Best Practices for Ad Networks and App Publishers

Lookout provides five guidelines for working with ad networks:

1. “Provide transparency and clarity to users about data collected, and present such information in a way that is readily accessible, easily understandable, and actionable by average users.”

Users do not interact directly with ad providers but rather do so through the app. That means the onus of transparency falls on the app developer to describe, as simple and upfront as possible, what information the ad network is tracking and why the network is doing so. 

2. “Enable individual control – Mobile users must be able to exercise control over what identifying data is collected by Ad Providers, and how it is used. This is tied closely to Transparency & Clarity, in that App Publishers must make it easy for users to understand what tools are available to them by communicating this within the mobile app itself.”

Users should be able to turn off advertising easily. They should be able to keep their information from being used by the ad network. Lookout recommends that app developers institute the TRUSTe Mobile Ads program that lets users opt out of data collection from individual ad networks. 

3. “Provide context and control when experimenting with new Ad Delivery Behavior.”

An ad is usually some type of banner or a video that plays within an app. But mobile ads are evolving. Some ad networks place ads in user notification bars (“push notifications”), modify browser bookmarks or add shortcuts to mobile desktops without permission. If an app is going to do something out of the ordinary, let users know. 

4. “Focused data collection – Ad providers should respect reasonable limits on the collection and retention of data collected from end user devices. The collection, usage and storage of data that can be used to uniquely identify a user on their device must be performed in ways that are consistent with the context in which users provide that data and accompanied by methods of user notice that reflect the relative privacy implications of such data.”

Ad providers should not use unique identifiers that can home in on precisely who a user is. A device’s unique identifier often cannot be changed even if the device's memory is wiped. Data collection also refers to specific personal information such as user names, phone numbers, email addresses, demographic data, contacts and other social information, location and browser history. Personal information should be supplied by the user through a form, not automatically collected by the ad network through the app. 

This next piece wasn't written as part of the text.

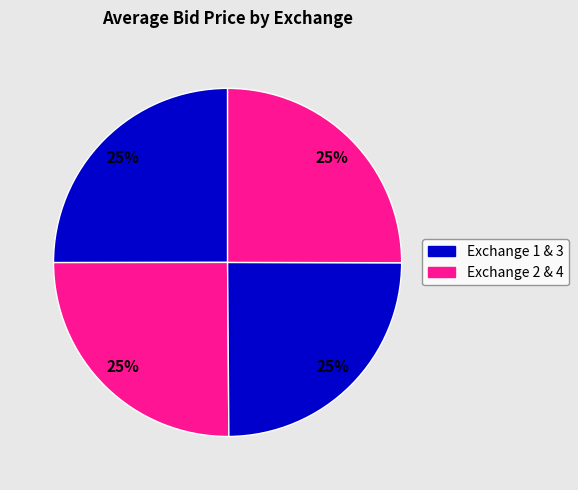

Count the number of slices in the pie.

4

5. “Transport security – Device or user identifying data must be secure and handled responsibly at all times by both App Publishers and Ad Providers.”

This is a big one and something that often slips through the cracks. For instance, LinkedIn created a recent scandal by the way it transfers user information, including passwords. LinkedIn did not do enough to secure that information, making it easy for hackers to steal it. There are a variety of best practices for transmitting information including “hashing” and “salting” passwords and using transport layer security/secure sockets layer. Developers need to be familiar with best-practice security measures when it comes to transporting data. 

Everybody’s Problem

Privacy and security in the digital era are not just issues for individual apps, ad networks, brands or companies. Everybody is involved. Advertising is an important part of delivering free applications to users. App developers need to get paid or their apps will not be available. 

Ad networks should hold user privacy in the highest regard and be as clear and straightforward as possible with their intentions and practices. App developers must relay those intentions and practices to the end user in simple terms. Developers cannot just trust ad networks to do the right thing. They need to educate themselves on the ins and outs of ad delivery and network behavior. At the same time, just as developers cannot blindly trust ad providers, users cannot blindly trust app publishers. Users need to take responsibility for their own information and be aware of what they are downloading and how it works.